All we really measure are costs, not gains or losses, and costs are realistically not a very good benchmark for success or failure. It would be nice if we had better measurements for success and failure, but I guess that requires a stated objective to have gains and losses from, an objuective of which I'm not sure exists.

From my perspective, the 20th-century definitions of threat are the only ones defined, I don't get the impression the 21st century definitions of threat are well defined yet, and the war objctives, or lack of, reflect that reality.

My 2 cents.
March 26, 2008 | Unregistered CommenterGalrahn
We must stop and consider that many primary and central threats to United States national security today emanate -- not from external sources -- but, instead, from within.

Consider as evidence in this regard our current self-imposed vulnarabilities, for example: (1) the war in Iraq, (2) the debt to and dependence upon China, (3) the current housing/financial/credit crisis, and, (4) our declining reputation and loss of influence throughout the world. Consider also that each of the above items would seem to jeopardize rather than enhance globalization.

No external source would seem to have held a gun to our head and made us act so as to incur these new national security/globalization vulnerabilities.

Instead, these vulnerabilities look to have been incurred simply by bad judgment and by way of novel, untested and excessively risky ideas on how to take advantage of "opportunities" presented by the post-Cold War.

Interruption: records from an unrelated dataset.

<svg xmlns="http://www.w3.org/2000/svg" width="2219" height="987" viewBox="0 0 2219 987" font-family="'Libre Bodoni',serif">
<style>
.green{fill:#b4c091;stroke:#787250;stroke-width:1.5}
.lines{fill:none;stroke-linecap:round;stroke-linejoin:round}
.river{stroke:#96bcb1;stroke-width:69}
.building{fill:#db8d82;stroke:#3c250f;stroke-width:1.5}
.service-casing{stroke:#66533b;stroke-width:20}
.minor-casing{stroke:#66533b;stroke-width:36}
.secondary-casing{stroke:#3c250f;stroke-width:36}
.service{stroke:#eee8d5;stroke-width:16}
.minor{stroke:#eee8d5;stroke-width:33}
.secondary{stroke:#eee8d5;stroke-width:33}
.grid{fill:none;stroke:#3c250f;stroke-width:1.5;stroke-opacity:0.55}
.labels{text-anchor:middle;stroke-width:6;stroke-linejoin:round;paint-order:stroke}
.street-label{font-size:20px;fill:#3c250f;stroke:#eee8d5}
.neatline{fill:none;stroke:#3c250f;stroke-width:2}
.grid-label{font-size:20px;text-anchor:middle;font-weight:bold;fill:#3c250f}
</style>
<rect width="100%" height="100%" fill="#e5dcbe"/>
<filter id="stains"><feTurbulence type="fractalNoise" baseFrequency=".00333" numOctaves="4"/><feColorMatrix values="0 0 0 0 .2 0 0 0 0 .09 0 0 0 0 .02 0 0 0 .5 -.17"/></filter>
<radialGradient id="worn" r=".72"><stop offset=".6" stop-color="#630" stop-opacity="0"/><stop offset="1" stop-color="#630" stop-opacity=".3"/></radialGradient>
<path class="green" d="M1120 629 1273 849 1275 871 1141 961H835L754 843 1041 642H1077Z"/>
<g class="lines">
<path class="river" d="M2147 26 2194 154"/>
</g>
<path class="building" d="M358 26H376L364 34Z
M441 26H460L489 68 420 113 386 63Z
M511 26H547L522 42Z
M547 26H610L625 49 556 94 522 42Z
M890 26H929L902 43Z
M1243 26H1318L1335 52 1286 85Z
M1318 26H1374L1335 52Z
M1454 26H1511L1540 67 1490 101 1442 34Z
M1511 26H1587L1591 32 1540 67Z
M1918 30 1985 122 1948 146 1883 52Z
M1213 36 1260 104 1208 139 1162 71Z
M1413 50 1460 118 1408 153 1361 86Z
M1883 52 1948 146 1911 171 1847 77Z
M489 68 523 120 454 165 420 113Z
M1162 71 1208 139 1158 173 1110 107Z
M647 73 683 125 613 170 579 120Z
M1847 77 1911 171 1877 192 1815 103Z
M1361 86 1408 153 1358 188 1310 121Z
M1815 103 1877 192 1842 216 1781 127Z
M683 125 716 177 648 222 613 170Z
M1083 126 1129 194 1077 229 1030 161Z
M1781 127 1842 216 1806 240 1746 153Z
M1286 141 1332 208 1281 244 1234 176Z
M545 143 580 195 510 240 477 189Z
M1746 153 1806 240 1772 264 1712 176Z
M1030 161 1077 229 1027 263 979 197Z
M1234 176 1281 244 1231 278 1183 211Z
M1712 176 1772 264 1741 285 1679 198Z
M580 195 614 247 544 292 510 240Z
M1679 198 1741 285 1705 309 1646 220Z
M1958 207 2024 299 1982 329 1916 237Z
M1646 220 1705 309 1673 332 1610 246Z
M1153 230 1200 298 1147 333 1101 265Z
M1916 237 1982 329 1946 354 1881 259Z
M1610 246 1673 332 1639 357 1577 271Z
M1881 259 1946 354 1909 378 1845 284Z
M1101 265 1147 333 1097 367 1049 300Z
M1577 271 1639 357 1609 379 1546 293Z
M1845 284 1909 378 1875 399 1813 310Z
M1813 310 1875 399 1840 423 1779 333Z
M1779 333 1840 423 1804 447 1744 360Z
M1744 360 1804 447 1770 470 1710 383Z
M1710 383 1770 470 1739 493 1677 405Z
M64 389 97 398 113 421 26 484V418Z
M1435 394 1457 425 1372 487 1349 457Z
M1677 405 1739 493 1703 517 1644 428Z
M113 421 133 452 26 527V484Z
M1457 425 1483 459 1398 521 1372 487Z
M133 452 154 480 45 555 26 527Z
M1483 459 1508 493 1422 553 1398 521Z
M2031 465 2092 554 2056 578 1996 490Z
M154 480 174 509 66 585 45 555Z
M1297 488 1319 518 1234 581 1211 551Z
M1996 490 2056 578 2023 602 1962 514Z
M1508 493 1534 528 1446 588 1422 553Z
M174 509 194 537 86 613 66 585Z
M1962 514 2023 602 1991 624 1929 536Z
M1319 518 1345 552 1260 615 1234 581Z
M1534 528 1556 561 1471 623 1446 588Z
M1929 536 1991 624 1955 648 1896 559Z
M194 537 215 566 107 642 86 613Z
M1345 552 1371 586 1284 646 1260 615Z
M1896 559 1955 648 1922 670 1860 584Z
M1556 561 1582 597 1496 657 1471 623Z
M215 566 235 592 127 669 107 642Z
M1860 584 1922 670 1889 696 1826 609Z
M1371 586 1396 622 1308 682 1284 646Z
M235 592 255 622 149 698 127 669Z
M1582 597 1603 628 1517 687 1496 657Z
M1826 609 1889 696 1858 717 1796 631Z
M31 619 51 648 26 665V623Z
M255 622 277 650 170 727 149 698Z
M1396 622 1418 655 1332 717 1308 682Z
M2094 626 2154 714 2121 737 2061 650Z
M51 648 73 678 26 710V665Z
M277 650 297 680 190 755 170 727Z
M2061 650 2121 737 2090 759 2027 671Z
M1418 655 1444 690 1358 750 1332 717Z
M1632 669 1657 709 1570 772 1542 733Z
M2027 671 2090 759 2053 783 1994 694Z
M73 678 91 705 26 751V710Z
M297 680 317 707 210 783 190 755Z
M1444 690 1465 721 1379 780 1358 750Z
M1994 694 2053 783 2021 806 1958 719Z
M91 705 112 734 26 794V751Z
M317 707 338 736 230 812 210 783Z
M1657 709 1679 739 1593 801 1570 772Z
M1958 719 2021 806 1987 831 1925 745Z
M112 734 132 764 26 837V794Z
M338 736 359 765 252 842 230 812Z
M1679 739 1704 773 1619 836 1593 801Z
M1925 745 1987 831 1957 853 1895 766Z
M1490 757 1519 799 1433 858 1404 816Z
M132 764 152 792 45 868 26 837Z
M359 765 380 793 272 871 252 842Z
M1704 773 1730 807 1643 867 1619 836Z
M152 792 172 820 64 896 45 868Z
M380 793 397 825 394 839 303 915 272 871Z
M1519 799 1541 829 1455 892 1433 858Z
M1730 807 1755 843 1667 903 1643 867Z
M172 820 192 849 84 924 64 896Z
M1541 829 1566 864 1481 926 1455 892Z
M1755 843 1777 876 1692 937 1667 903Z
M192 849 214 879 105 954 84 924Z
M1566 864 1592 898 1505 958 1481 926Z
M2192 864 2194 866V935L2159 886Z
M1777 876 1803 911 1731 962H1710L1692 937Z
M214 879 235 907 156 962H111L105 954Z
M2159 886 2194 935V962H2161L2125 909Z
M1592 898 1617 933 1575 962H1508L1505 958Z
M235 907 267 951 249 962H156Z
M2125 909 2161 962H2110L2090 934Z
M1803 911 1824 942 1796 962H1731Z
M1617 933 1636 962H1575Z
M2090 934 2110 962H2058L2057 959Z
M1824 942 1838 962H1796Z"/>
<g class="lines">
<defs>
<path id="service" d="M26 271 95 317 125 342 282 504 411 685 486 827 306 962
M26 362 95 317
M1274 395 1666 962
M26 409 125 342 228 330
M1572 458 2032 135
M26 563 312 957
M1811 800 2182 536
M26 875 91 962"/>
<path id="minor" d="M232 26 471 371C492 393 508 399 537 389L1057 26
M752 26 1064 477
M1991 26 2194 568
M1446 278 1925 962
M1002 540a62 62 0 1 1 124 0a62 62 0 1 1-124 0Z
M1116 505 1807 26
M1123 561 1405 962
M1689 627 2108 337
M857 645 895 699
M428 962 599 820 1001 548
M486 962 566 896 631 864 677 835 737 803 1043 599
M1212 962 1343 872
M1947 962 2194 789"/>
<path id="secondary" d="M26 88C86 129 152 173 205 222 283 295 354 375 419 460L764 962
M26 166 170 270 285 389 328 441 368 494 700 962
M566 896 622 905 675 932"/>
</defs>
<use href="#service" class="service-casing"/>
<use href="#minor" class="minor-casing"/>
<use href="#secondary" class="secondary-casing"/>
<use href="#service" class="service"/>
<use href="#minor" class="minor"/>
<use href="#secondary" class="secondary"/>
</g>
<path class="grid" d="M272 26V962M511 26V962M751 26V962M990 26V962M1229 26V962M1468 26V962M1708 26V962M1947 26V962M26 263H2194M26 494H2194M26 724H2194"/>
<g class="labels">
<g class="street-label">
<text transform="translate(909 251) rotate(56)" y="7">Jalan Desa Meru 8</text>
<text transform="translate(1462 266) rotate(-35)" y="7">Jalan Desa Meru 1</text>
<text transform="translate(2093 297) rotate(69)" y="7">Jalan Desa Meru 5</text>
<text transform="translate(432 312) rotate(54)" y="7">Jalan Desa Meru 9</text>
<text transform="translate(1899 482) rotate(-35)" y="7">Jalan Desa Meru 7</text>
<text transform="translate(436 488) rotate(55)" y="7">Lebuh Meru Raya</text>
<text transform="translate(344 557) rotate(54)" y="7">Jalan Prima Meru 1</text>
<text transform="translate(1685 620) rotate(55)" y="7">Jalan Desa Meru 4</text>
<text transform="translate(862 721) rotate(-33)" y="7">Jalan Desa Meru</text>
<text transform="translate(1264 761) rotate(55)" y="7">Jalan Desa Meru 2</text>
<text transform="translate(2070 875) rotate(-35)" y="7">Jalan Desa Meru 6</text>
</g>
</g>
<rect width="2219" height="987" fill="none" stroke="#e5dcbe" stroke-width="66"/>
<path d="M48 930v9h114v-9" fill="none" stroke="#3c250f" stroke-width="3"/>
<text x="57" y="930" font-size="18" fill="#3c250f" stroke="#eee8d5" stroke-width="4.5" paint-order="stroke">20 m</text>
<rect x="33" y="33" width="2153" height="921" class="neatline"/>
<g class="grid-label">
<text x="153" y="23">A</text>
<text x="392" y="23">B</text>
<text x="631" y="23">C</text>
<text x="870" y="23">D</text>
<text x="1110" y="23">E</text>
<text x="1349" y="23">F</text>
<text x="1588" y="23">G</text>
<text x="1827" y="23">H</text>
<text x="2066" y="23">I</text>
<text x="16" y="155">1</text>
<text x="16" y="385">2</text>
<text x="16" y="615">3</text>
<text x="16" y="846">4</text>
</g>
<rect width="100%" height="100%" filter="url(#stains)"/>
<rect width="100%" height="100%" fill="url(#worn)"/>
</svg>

Accordingly, it is unclear how military and/or civilian "medicine," directed at external sources, can cure us of what seem to be largely internal ills.
March 26, 2008 | Unregistered CommenterBill C.
David Gompert, principal author of the Rand report says: "Violent extremism in the Muslim world is the gravest national security threat the United States faces." Thus, an external source.

My contention #1: This may not be true. My contention #2: The gravest nation security threat that the United States faces -- and that globalization faces -- may, instead, be from those that would profit from advocating this and/or other conflicts/cures and from those that would profit from other risky financial ventures. Thus, largely an internal source.

I believe this position supports some of the points made by certain commenters above.
March 27, 2008 | Unregistered CommenterBill C.
Bill C: my reading of Tom is that the issues you cite are not the major threats to US national security or to globalization. rather, i think he represents them all as problems which can and will be corrected, some naturally through economic processes. in fact, he has often praised novel risks like SWFs.

reminder: i don't speak for Tom. but i don't see him finding anything majorly wrong, internally, with the US. the system keeps working, growing, correcting, and spreading virally, with appropriate mutations, to other countries and regions.

further, Tom is on the record that the biggest danger to us and the world and globalization is a bad relationship between us and China. i think he would agree with you v. the Rand report b/c Tom often says we're going to beat Islamic extremism. but i think he'd disagree on your assessment of internal threats.
March 27, 2008 | Unregistered CommenterAnonymous
Thanks Sean.

I guess my central theme/premise is:

In the days of the Cold War, we had a clear and significant external enemy we could blame.

Today, if we blow it, we can only blame ourselves.
March 27, 2008 | Unregistered CommenterBill C.